But as (b) is a sum rather than a vector in the form (x,y,z) do I just multiply that whole long equation of x by v1,v2,v3? It just feels like I’m missing something when I tried to expand out x on its own in my workings here because it is such a long equation …
I think you are doing this the hard way. Let's consider a simpler case:
Consider a new basis (1, 3), (2, -1) and a vector (5.9) written in the usual [imath]( \hat{i}, \hat{j} )[/imath] basis.
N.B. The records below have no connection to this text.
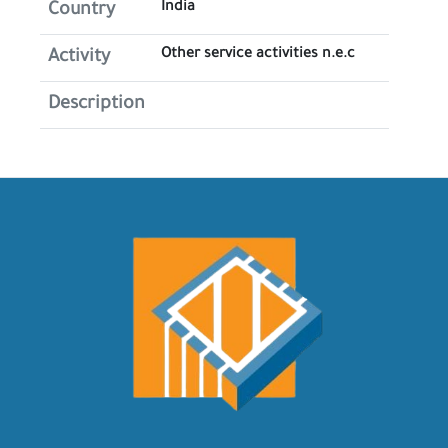
India
Country
Other service activities n.e.c
Activity
Description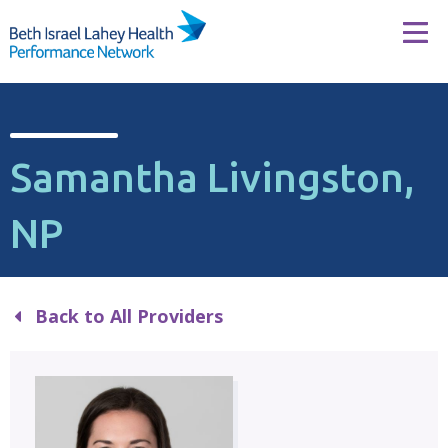
Skip to content
Tog
Samantha Livingston,
NP
Back to All Providers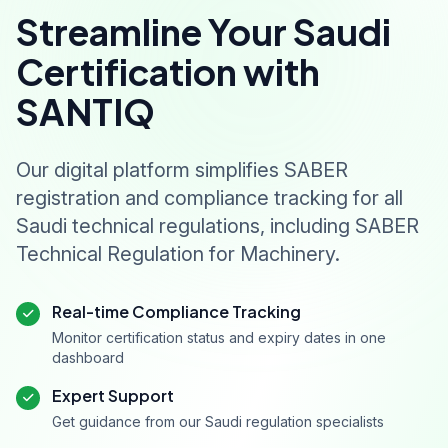
Streamline Your Saudi
Certification with
SANTIQ
Our digital platform simplifies SABER
registration and compliance tracking for all
Saudi technical regulations, including SABER
Technical Regulation for Machinery.
Real-time Compliance Tracking
Monitor certification status and expiry dates in one
dashboard
Expert Support
Get guidance from our Saudi regulation specialists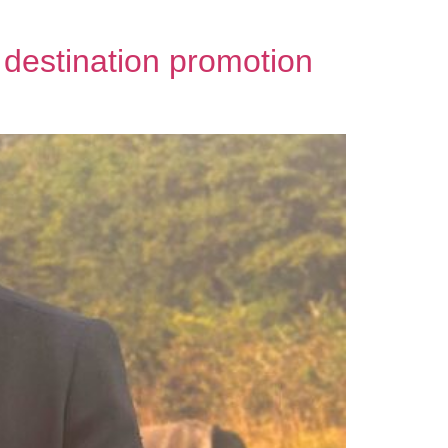
 destination promotion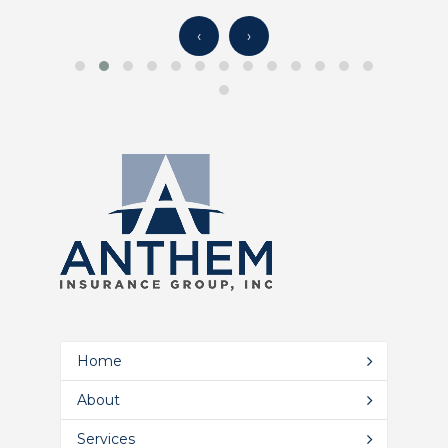
‹
›
Home
About
Services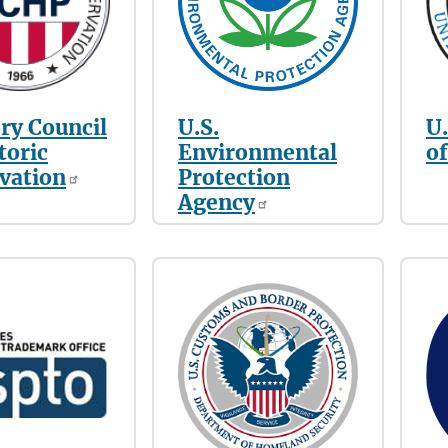
ry Council
U.S.
U
toric
Environmental
of
vation
Protection
Agency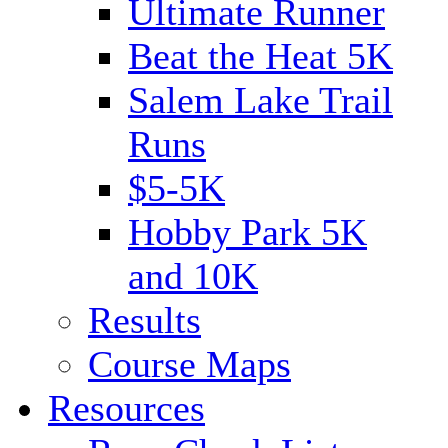
Ultimate Runner
Beat the Heat 5K
Salem Lake Trail
Runs
$5-5K
Hobby Park 5K
and 10K
Results
Course Maps
Resources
Then in order to change the vector from the old basis to the new we have the following transformation matrix:
[imath]T = \left ( \begin{matrix} 1 & 2 \\ 3 & -1 \end{matrix} \right )[/imath]
(Note the position of the numbers with respect to the new basis vectors.)
Then, in terms of the vector in the "old basis"
[imath]\left ( \begin{matrix} 5 \\ 9 \end{matrix} \right ) = T \left ( \begin{matrix} x_1 \\ x_2 \end{matrix} \right )[/imath]
and we want to find
[imath]\left ( \begin{matrix} x_1 \\ x_2 \end{matrix} \right ) = T^{-1} \left ( \begin{matrix} 5 \\ 9 \end{matrix} \right ) = \left ( \begin{matrix} 1 & 2 \\ 3 & -1 \end{matrix} \right ) ^{-1} \left ( \begin{matrix} 5 \\ 9 \end{matrix} \right ) = \dfrac{1}{7} \left ( \begin{matrix} 23 \\ 6 \end{matrix} \right )[/imath]
(My students always complained that my examples never came out with nice numbers!)
Now, this might seem a little backward as we have to invert the matrix we get but that's because we have to write the transformation matrix T in terms of the old basis.
Once you have the transformation matrix T (or rather, it's inverse) you are set to go with any vector transformation.
See
here for a good video on this.
-Dan
Note: The link gets you to the video but it's starting halfway through. I don't know why.